● **EXERCISE AIM**
The lines to return are those from the line holding "right front paw: (210, 135)" through the last line of the entries below, both included, written exactly and without pictures.

● **PROVIDED DATA**
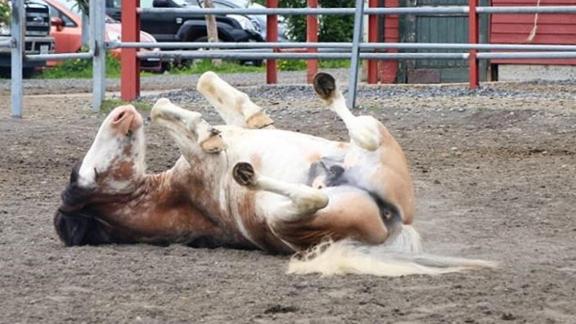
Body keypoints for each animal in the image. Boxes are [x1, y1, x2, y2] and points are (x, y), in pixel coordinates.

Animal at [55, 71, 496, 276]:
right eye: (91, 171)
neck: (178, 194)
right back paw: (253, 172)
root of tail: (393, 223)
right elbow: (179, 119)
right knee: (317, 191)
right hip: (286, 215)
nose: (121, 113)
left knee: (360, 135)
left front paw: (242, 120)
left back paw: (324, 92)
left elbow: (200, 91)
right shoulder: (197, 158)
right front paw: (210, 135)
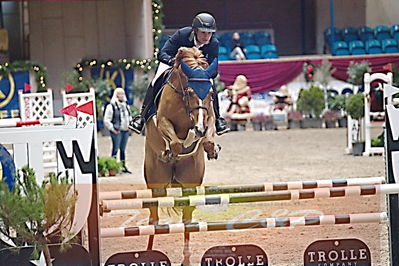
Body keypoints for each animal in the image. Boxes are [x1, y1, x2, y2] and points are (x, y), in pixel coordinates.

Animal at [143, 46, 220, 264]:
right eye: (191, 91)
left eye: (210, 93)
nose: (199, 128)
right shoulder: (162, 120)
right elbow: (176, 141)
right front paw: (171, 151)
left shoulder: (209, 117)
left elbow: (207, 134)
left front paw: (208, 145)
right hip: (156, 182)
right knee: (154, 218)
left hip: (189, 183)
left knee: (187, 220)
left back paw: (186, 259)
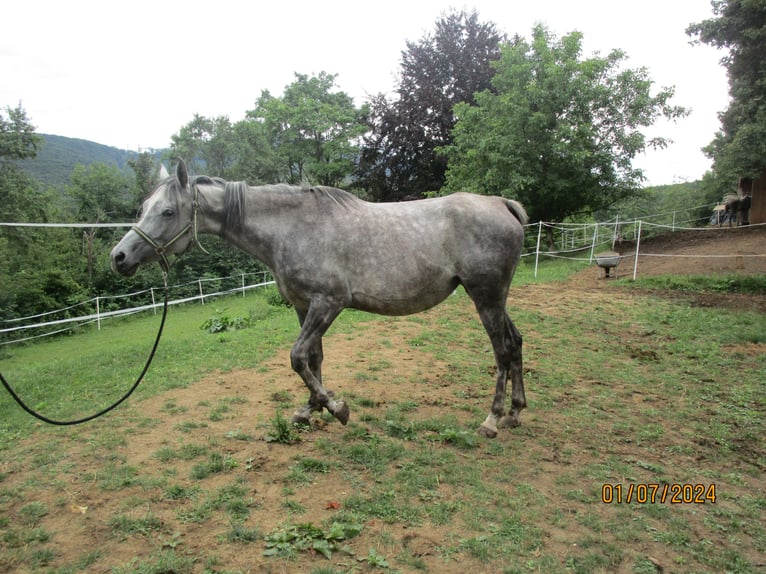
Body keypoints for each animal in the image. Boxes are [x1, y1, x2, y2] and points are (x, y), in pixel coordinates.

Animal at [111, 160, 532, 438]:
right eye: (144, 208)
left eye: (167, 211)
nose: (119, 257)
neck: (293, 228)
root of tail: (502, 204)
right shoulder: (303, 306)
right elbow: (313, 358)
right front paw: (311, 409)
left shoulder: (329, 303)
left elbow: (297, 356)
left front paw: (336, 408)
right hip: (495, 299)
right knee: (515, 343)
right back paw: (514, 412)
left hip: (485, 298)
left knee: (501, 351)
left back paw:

● **RESPONSE AREA**
right front paw: (210, 135)
Body keypoints for each animal in the image. Boxes are [x1, y1, x2, y2] and points are (x, y), in pixel coordinates.

Animal at [143, 46, 220, 264]:
right eye: (191, 91)
left eye: (210, 93)
nose: (199, 128)
right shoulder: (162, 120)
right elbow: (176, 141)
right front paw: (171, 151)
left shoulder: (209, 117)
left elbow: (207, 134)
left front paw: (208, 145)
right hip: (156, 182)
right knee: (154, 218)
left hip: (189, 183)
left knee: (187, 220)
left back paw: (186, 259)
Body keypoints for each animal in the image. Boxes are [x1, y1, x2, y2] and points are (x, y), in pixel coordinates.

Animal at [111, 160, 532, 438]:
right eye: (144, 208)
left eye: (167, 211)
nose: (119, 257)
neck: (293, 228)
root of tail: (502, 204)
right shoulder: (303, 306)
right elbow: (313, 358)
right front paw: (311, 409)
left shoulder: (329, 303)
left elbow: (297, 356)
left front paw: (336, 408)
right hip: (495, 299)
right knee: (515, 343)
right back paw: (514, 412)
left hip: (485, 298)
left knee: (501, 351)
left back paw:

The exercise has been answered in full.